▶ _SET PROBLEM A_: From the regex thread, reproduce the passage that begins at the words "I'm trying to" and stops after "potentially huge list?".
▶ _SET PROBLEM B_: In the regex thread, what does the first answer suggest adding to the front of the pattern to get the last match?

▶ _EXTRACT TO READ_:

28

I'm trying to get the last result of a match without having to cycle through .find()

Here's my code:

String in = "num 123 num 1 num 698 num 19238 num 2134";
Pattern p = Pattern.compile("num ([0-9]+)");
Matcher m = p.matcher(in);

if (m.find()) {
     in = m.group(1);
}

That will give me the first result. How do I find the LAST match without cycling through a potentially huge list?

Vova Yatsyk
  • 3,245
  • 3
  • 20
  • 34
kireol
  • 703
  • 1
  • 9
  • 22
  • Can you be sure it's the last thing in the string? If so just use the end of line anchor $ `/(num ([0-9]+)$/`, however that translates into java. – NorthGuard Jun 20 '11 at 21:02
  • You could write a recursive method, but I doubt that it makes sense. – s106mo Jun 20 '11 at 21:06

11 Answers11

21

You could prepend .* to your regex, which will greedily consume all characters up to the last match:

import java.util.regex.*;

class Test {
  public static void main (String[] args) {
    String in = "num 123 num 1 num 698 num 19238 num 2134";
    Pattern p = Pattern.compile(".*num ([0-9]+)");
    Matcher m = p.matcher(in);
    if(m.find()) {
      System.out.println(m.group(1));
    }
  }
}

Prints:

2134

You could also reverse the string as well as change your regex to match the reverse instead:

import java.util.regex.*;

class Test {
  public static void main (String[] args) {
    String in = "num 123 num 1 num 698 num 19238 num 2134";
    Pattern p = Pattern.compile("([0-9]+) mun");
    Matcher m = p.matcher(new StringBuilder(in).reverse());
    if(m.find()) {
      System.out.println(new StringBuilder(m.group(1)).reverse());
    }
  }
}

But neither solution is better than just looping through all matches using while (m.find()), IMO.

▶ _DATASET ENTRIES_:
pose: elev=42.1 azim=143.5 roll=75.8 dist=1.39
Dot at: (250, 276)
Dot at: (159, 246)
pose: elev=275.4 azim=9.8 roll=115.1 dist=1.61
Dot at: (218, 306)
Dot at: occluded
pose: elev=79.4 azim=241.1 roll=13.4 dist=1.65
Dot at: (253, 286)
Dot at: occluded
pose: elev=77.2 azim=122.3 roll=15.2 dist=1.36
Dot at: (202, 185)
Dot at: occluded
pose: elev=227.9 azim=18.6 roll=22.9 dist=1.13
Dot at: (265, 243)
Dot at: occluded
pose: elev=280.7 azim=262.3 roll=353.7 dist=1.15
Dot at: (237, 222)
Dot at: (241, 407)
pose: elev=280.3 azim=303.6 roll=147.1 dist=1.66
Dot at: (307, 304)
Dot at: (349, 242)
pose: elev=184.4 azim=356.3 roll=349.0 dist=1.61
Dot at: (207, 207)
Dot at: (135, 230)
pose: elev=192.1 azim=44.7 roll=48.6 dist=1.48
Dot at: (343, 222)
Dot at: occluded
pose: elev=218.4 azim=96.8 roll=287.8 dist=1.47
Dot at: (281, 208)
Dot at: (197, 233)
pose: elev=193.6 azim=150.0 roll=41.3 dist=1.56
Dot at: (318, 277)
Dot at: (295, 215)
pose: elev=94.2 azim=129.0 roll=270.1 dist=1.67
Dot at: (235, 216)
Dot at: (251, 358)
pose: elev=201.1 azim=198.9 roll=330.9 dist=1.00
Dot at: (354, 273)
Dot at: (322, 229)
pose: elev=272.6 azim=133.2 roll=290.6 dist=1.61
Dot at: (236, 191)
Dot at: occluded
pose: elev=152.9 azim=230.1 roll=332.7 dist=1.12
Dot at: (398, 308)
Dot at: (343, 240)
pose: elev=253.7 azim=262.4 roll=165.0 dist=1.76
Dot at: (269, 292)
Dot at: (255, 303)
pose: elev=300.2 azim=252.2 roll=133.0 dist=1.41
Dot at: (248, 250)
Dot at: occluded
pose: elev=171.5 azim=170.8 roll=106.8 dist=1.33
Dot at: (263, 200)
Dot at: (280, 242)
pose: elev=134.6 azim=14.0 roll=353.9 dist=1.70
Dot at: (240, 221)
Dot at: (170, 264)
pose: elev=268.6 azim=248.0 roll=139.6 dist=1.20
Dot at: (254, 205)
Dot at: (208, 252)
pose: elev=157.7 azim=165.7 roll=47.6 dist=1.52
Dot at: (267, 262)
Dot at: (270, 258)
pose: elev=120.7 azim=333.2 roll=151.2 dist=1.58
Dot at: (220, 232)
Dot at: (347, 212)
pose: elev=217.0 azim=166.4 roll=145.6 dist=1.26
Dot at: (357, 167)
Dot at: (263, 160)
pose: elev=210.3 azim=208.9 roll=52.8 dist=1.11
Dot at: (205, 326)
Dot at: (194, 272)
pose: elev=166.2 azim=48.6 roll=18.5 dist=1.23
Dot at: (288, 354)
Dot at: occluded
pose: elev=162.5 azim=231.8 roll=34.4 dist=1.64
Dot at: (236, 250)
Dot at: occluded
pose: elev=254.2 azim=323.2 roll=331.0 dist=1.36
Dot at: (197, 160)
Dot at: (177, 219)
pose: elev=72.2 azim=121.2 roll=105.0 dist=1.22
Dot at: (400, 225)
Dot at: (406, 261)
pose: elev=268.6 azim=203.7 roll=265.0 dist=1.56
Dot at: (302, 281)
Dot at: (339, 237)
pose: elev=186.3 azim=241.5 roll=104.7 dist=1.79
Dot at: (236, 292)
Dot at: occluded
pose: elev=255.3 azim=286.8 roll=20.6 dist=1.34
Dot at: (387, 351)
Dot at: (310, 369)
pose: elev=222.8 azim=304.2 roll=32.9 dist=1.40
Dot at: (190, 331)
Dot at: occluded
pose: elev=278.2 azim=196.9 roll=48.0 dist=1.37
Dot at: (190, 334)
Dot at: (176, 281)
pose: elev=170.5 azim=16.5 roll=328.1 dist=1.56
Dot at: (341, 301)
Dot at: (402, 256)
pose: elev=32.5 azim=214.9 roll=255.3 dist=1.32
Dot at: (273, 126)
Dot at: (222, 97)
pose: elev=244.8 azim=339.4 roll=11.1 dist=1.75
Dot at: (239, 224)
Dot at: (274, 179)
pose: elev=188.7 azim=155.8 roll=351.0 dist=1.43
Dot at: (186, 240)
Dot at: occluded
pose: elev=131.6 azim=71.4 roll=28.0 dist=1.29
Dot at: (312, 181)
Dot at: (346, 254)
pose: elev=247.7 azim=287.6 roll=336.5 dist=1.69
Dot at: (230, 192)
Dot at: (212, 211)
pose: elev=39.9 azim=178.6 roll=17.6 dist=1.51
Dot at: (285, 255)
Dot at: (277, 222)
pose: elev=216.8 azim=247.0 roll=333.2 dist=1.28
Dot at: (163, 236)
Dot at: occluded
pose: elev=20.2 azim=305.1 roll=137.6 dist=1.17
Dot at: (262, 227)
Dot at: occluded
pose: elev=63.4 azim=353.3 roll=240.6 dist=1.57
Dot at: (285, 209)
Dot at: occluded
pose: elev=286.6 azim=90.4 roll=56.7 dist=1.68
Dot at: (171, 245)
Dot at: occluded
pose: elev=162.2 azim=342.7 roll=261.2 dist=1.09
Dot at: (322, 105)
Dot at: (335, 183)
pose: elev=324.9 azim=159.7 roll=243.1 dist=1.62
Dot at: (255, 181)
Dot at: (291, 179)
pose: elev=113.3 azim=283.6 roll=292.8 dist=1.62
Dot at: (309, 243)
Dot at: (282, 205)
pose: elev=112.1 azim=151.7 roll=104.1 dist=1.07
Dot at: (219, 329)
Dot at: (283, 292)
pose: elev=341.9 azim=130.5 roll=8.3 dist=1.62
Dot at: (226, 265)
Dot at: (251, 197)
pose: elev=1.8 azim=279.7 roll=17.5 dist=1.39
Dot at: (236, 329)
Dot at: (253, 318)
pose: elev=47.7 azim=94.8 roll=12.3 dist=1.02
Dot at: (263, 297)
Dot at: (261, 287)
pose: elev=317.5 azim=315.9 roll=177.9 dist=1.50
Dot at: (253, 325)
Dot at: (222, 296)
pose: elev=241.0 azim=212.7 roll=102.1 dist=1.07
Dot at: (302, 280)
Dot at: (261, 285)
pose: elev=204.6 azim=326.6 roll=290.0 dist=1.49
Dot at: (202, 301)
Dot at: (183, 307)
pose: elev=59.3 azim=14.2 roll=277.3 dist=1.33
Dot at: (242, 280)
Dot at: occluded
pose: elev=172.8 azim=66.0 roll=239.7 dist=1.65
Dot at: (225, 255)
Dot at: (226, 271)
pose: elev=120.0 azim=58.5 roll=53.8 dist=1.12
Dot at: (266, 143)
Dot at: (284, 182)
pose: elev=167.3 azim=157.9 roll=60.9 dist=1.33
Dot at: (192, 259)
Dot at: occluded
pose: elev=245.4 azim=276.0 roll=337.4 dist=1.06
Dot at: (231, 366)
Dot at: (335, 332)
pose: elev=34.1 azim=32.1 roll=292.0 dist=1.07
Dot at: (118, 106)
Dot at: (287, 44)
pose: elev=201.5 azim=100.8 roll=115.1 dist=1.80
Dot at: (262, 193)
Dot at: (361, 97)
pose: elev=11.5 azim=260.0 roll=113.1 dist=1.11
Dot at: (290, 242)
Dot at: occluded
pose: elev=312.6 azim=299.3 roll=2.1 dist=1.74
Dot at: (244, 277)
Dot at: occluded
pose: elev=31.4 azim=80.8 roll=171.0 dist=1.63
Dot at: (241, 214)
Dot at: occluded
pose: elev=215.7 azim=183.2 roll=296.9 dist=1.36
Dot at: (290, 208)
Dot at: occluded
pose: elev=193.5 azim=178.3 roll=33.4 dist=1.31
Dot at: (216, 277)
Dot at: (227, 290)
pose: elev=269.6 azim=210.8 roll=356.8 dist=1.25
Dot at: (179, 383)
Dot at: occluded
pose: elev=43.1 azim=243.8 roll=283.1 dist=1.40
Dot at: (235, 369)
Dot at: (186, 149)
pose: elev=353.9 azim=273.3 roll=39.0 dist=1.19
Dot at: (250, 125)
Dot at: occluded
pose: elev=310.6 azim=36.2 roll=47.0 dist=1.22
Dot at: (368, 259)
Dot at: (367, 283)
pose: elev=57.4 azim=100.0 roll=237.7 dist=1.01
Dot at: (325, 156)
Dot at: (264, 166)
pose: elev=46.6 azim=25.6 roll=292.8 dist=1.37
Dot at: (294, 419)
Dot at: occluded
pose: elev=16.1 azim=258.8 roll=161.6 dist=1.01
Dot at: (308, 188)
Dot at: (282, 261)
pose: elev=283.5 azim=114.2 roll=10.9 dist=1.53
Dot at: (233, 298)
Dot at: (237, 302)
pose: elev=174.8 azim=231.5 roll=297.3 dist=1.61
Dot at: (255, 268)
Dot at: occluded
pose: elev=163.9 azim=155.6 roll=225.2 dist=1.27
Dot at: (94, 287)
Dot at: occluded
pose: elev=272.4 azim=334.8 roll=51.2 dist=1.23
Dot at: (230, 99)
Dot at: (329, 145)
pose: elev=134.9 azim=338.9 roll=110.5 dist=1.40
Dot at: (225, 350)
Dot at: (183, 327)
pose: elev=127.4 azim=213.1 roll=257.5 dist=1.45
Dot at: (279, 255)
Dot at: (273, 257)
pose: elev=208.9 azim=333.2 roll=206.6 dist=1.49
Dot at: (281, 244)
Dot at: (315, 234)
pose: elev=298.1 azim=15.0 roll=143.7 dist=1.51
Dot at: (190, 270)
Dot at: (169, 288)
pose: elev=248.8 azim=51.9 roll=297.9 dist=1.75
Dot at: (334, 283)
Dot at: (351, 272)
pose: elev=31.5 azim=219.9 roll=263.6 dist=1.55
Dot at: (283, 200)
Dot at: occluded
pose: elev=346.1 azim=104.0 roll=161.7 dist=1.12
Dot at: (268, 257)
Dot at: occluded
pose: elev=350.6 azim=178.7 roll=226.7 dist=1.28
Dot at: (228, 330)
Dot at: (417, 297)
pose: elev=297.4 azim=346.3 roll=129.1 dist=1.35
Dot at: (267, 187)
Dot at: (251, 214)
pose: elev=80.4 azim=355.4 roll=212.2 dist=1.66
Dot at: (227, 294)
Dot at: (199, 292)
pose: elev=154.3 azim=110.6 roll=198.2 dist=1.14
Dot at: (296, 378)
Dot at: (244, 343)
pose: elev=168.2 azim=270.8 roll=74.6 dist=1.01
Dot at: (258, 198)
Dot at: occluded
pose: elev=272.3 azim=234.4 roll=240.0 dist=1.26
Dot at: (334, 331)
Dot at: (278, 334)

▶ _WRITTEN ANSWER A_:
I'm trying to get the last result of a match without having to cycle through .find()

Here's my code:

String in = "num 123 num 1 num 698 num 19238 num 2134";
Pattern p = Pattern.compile("num ([0-9]+)");
Matcher m = p.matcher(in);

if (m.find()) {
     in = m.group(1);
}

That will give me the first result. How do I find the LAST match without cycling through a potentially huge list?

▶ _WRITTEN ANSWER B_: .*